"Today" show airs 60 years of success
In 60 years, television has gone from black-and-white to color, rabbit ears to satellites, analog to digital and now the iPad. Through all that, one TV show has remained much the same, which seems fitting given its name, "Today."
This week, NBC's "Today" show is celebrating 60 years on U.S. airwaves since its inception on January 14, 1952, when Dave Garroway introduced viewers to the morning news, talk and entertainment program.
It spawned copycat programs, made stars of co-hosts such as Jane Pauley, Katie Couric and Matt Lauer, and put weather men like Al Roker on the map. TV has never been the same, experts say.
"The 'Today' show created a template that everyone is still using a half-century later," said Bob Thompson, Television and Pop Culture Professor at Syracuse University.
"When you look at these morning shows, they look an awful lot like they did back on that morning in 1952 when Garroway first went on air," he added.
To celebrate its past and the impact the program has had on U.S. culture, NBC on Thursday is holding a gala red carpet party in its home city of New York, bringing back former "Today" co-anchors such as Couric, Lauer, Bryant Gumbel and Tom Brokaw.
The anchors and hosts will participate in a special lighting of The Empire State building which will shine brightly in tones of red, orange and yellow, the colors of the "Today" rainbow.
Other iconic landmarks and organizations will take part.
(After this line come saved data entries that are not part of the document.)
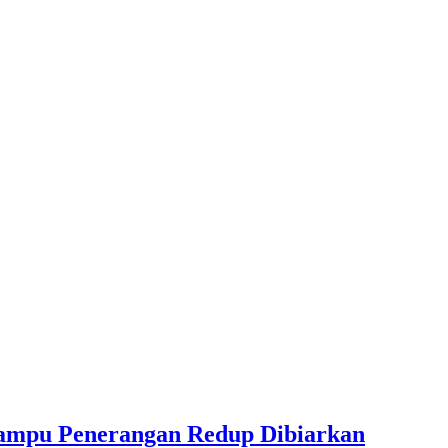
ampu Penerangan Redup Dibiarkan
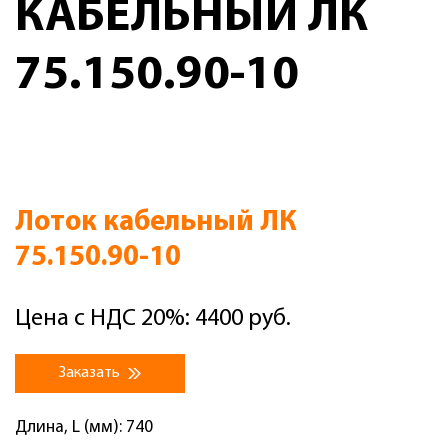
КАБЕЛЬНЫЙ ЛК
75.150.90-10
Лоток кабельный ЛК
75.150.90-10
Цена с НДС 20%: 4400 руб.
Заказать
Длина, L (мм): 740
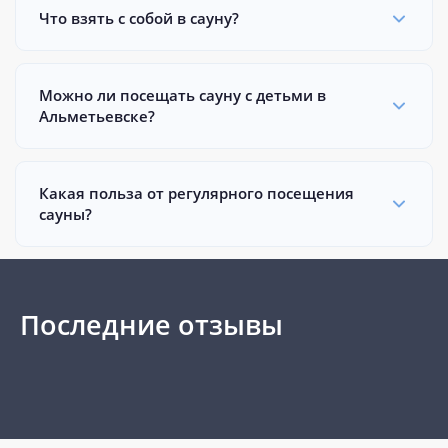
Что взять с собой в сауну?
Можно ли посещать сауну с детьми в
Альметьевске?
Какая польза от регулярного посещения
сауны?
Последние отзывы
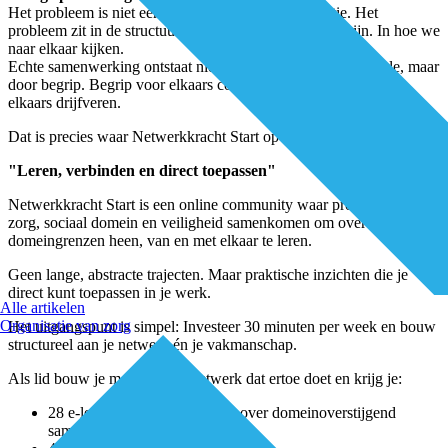
Het probleem is niet een gebrek aan inzet of motivatie. Het
probleem zit in de structuur. In hoe we georganiseerd zijn. In hoe we
naar elkaar kijken.
Echte samenwerking ontstaat niet door meer regels of controle, maar
door begrip. Begrip voor elkaars context, elkaars werkwijze en
elkaars drijfveren.
Dat is precies waar Netwerkkracht Start op inspeelt.
"Leren, verbinden en direct toepassen"
Netwerkkracht Start is een online community waar professionals uit
zorg, sociaal domein en veiligheid samenkomen om over
domeingrenzen heen, van en met elkaar te leren.
Geen lange, abstracte trajecten. Maar praktische inzichten die je
direct kunt toepassen in je werk.
Alle artikelen
Organisatie van zorg
Het uitgangspunt is simpel: Investeer 30 minuten per week en bouw
structureel aan je netwerk én je vakmanschap.
Als lid bouw je mee aan een netwerk dat ertoe doet en krijg je:
28 e-learnings met vakexperts over domeinoverstijgend
samenwerken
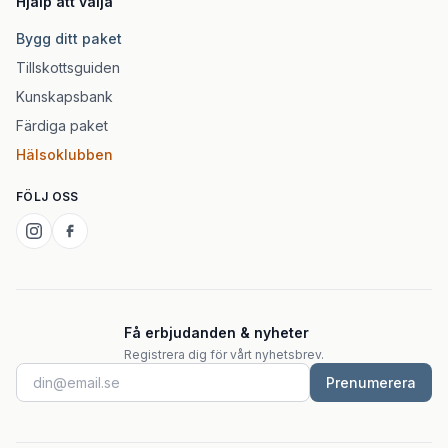
Hjälp att välja
Bygg ditt paket
Tillskottsguiden
Kunskapsbank
Färdiga paket
Hälsoklubben
FÖLJ OSS
Få erbjudanden & nyheter
Registrera dig för vårt nyhetsbrev.
Prenumerera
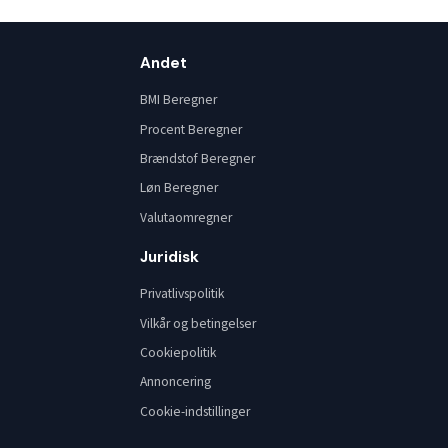
Andet
BMI Beregner
Procent Beregner
Brændstof Beregner
Løn Beregner
Valutaomregner
Juridisk
Privatlivspolitik
Vilkår og betingelser
Cookiepolitik
Annoncering
Cookie-indstillinger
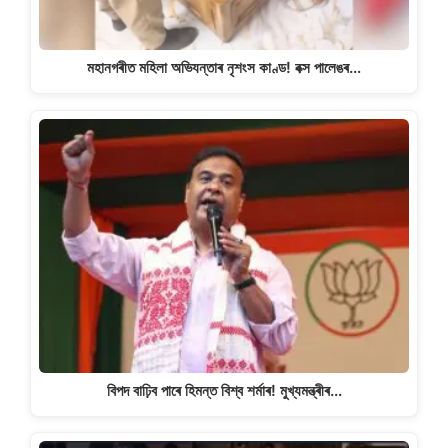
মহানগৰীত মহিলা অভিযন্তাৰ নৃশংস কাণ্ড! বক্স পালেঙৰ…
বিপদ বাঢ়িব পাৰে হিমন্ত বিশ্ব শৰ্মাৰ! মুখ্যমন্ত্ৰীৰ…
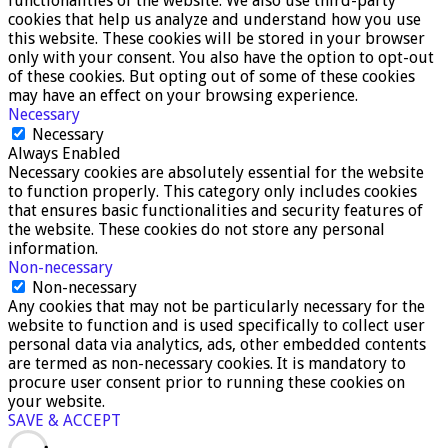
functionalities of the website. We also use third-party
cookies that help us analyze and understand how you use
this website. These cookies will be stored in your browser
only with your consent. You also have the option to opt-out
of these cookies. But opting out of some of these cookies
may have an effect on your browsing experience.
Necessary
Necessary
Always Enabled
Necessary cookies are absolutely essential for the website
to function properly. This category only includes cookies
that ensures basic functionalities and security features of
the website. These cookies do not store any personal
information.
Non-necessary
Non-necessary
Any cookies that may not be particularly necessary for the
website to function and is used specifically to collect user
personal data via analytics, ads, other embedded contents
are termed as non-necessary cookies. It is mandatory to
procure user consent prior to running these cookies on
your website.
SAVE & ACCEPT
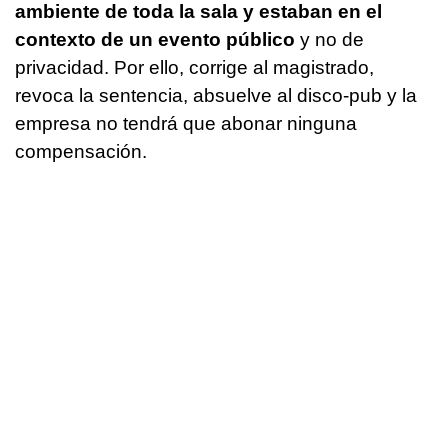
ambiente de toda la sala y estaban en el
contexto de un evento público
y no de
privacidad. Por ello, corrige al magistrado,
revoca la sentencia, absuelve al disco-pub y la
empresa no tendrá que abonar ninguna
compensación.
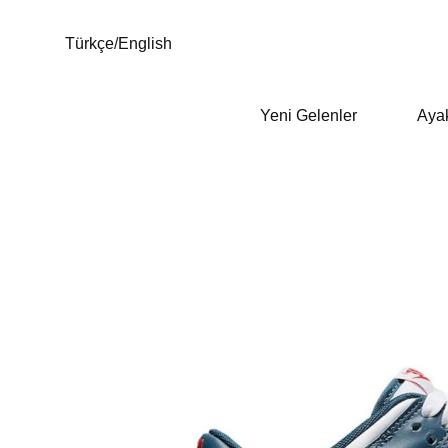
Türkçe
/
English
Yeni Gelenler
Aya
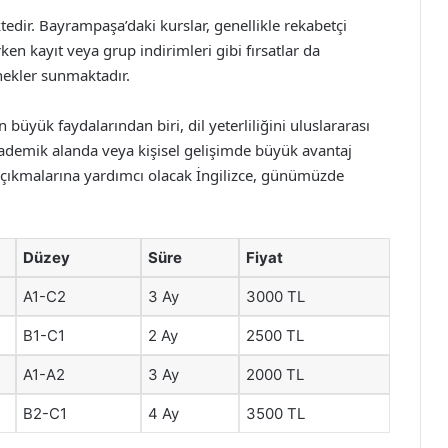
ktedir. Bayrampaşa’daki kurslar, genellikle rekabetçi
rken kayıt veya grup indirimleri gibi fırsatlar da
nekler sunmaktadır.
büyük faydalarından biri, dil yeterliliğini uluslararası
kademik alanda veya kişisel gelişimde büyük avantaj
e çıkmalarına yardımcı olacak İngilizce, günümüzde
Düzey
Süre
Fiyat
A1-C2
3 Ay
3000 TL
B1-C1
2 Ay
2500 TL
A1-A2
3 Ay
2000 TL
B2-C1
4 Ay
3500 TL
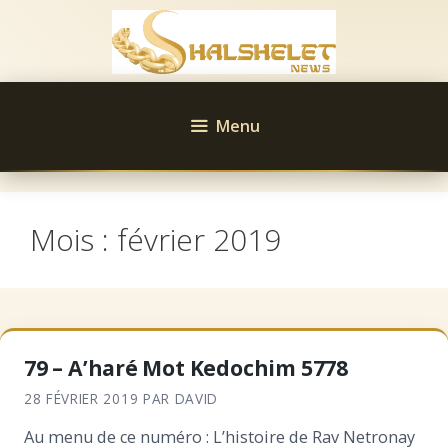
Aller
au
contenu
Menu
Mois :
février 2019
79 – A’haré Mot Kedochim 5778
28 FÉVRIER 2019
PAR
DAVID
Au menu de ce numéro : L’histoire de Rav Netronay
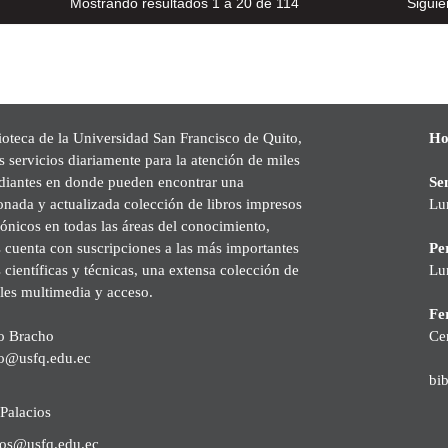
Mostrando resultados 1 a 20 de 114
Siguie
ioteca de la Universidad San Francisco de Quito,
Ho
s servicios diariamente para la atención de miles
udiantes en donde pueden encontrar una
Se
onada y actualizada colección de libros impresos
Lu
rónicos en todas las áreas del conocimiento,
cuenta con suscripciones a las más importantes
Pe
s científicas y técnicas, una extensa colección de
Lu
les multimedia y acceso.
Fer
o Bracho
Ce
o@usfq.edu.ec
bi
Palacios
ios@usfq.edu.ec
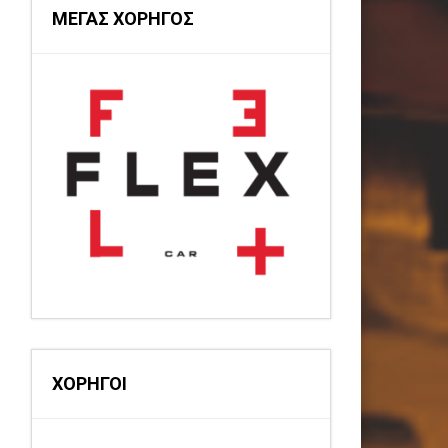
ΜΕΓΑΣ ΧΟΡΗΓΟΣ
ΧΟΡΗΓΟΙ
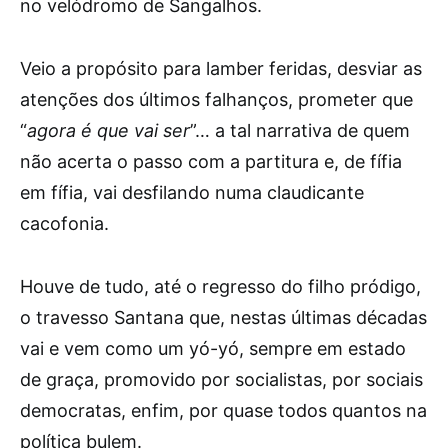
no velódromo de Sangalhos.
Veio a propósito para lamber feridas, desviar as
atenções dos últimos falhanços, prometer que
“
agora é que vai ser
”… a tal narrativa de quem
não acerta o passo com a partitura e, de fífia
em fífia, vai desfilando numa claudicante
cacofonia.
Houve de tudo, até o regresso do filho pródigo,
o travesso Santana que, nestas últimas décadas
vai e vem como um yó-yó, sempre em estado
de graça, promovido por socialistas, por sociais
democratas, enfim, por quase todos quantos na
política bulem.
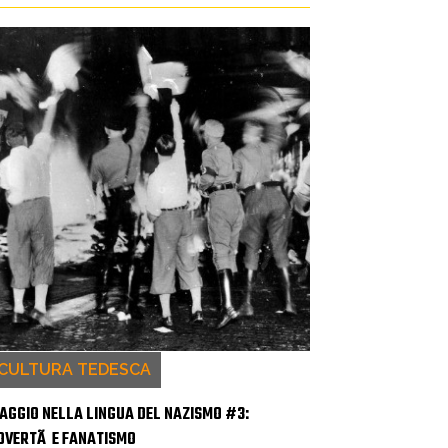
CULTURA TEDESCA
IAGGIO NELLA LINGUA DEL NAZISMO #3:
OVERTÃ E FANATISMO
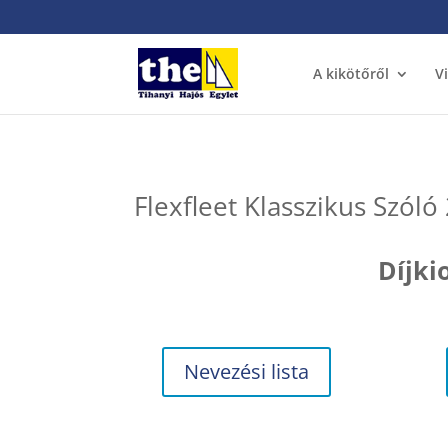
A kikötőről
V
Flexfleet Klasszikus Szóló
Díjki
Nevezési lista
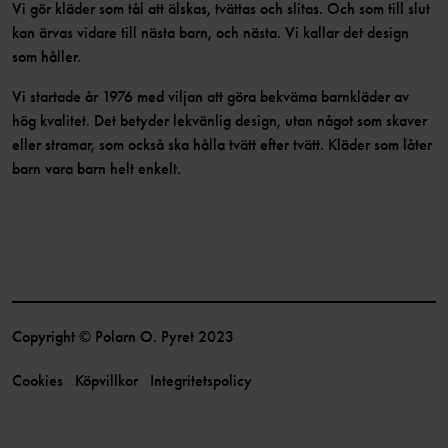
Vi gör kläder som tål att älskas, tvättas och slitas. Och som till slut
kan ärvas vidare till nästa barn, och nästa. Vi kallar det design
som håller.
Vi startade år 1976 med viljan att göra bekväma barnkläder av
hög kvalitet. Det betyder lekvänlig design, utan något som skaver
eller stramar, som också ska hålla tvätt efter tvätt. Kläder som låter
barn vara barn helt enkelt.
Copyright © Polarn O. Pyret 2023
Cookies
Köpvillkor
Integritetspolicy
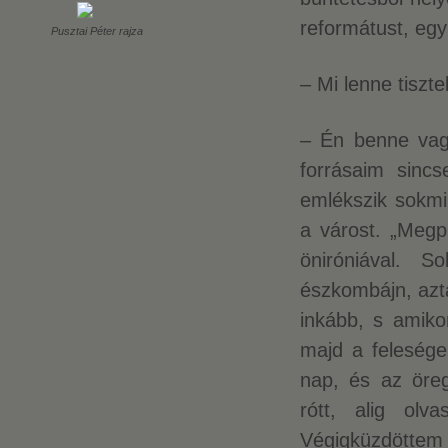
reformátust, eg
Pusztai Péter rajza
– Mi lenne tiszt
– Én benne vagy
forrásaim sinc
emlékszik sokmi
a várost. „Meg
öniróniával.
észkombájn, azt
inkább, s amiko
majd a felesége 
nap, és az öreg
rótt, alig olv
Végigküzdöttem 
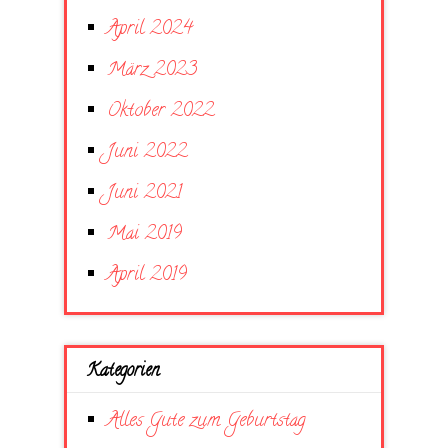
April 2024
März 2023
Oktober 2022
Juni 2022
Juni 2021
Mai 2019
April 2019
Kategorien
Alles Gute zum Geburtstag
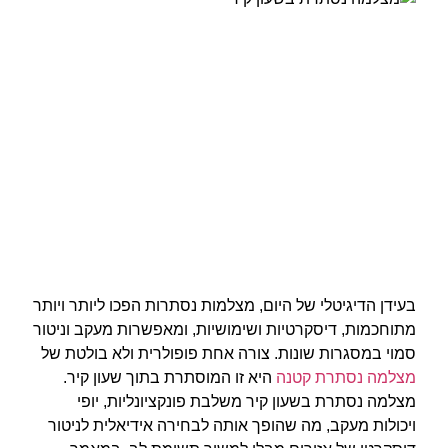
בעידן הדיגיטלי של היום, מצלמות נסתרות הפכו ליותר ויותר
מתוחכמות, דיסקרטיות ושימושיות, ומאפשרות מעקב וניטור
סמוי במסגרות שונות. צורה אחת פופולרית ולא בולטת של
מצלמה נסתרת קטנה
היא זו המוסתרת בתוך שעון קיר.
מצלמה נסתרת בשעון קיר משלבת פונקציונליות, יופי
ויכולות מעקב, מה שהופך אותה לבחירה אידיאלית לניטור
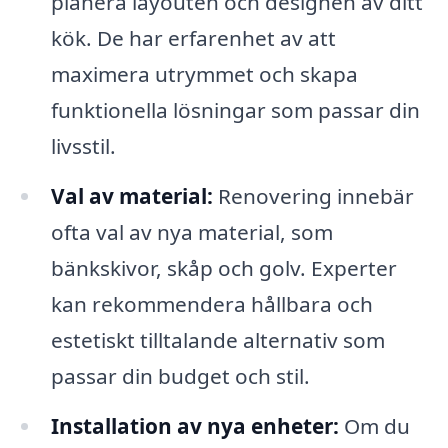
planera layouten och designen av ditt
kök. De har erfarenhet av att
maximera utrymmet och skapa
funktionella lösningar som passar din
livsstil.
Val av material:
Renovering innebär
ofta val av nya material, som
bänkskivor, skåp och golv. Experter
kan rekommendera hållbara och
estetiskt tilltalande alternativ som
passar din budget och stil.
Installation av nya enheter:
Om du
The Bellagio Hotel in Las Vegas, New York City Fireboats on the Hudson River by the Statue of Liberty, and the waterfalls of Niagara also will be lit with "Today" show colors.
Thompson and others pin the show's long-running success on being a sort of hybrid program -- a mix of hard news, interviews with politicians and celebrities, and softer stories about lifestyle, travel, fashion and fitness.
"The 'Today' show is a conglomeration and aggregation of both the very serious and incredibly trivial and frivolous," Thompson said.
Todd Gold, executive editor at Xfinity TV noted that "Today" became the leader in combining the idea of informing people with a trusted, likeable group of "friends" -- its hosts, anchors and personalities -- with both hard and soft news.
"As serious as (former hosts) Barbara Walters and Hugh Downs were, you got the impression they also liked each other, and that made it really very pleasing in the morning," Gold said. "That was the template carried on right from Tom Brokaw to Jane Pauley to Matt Lauer to Katie Couric, to the present day."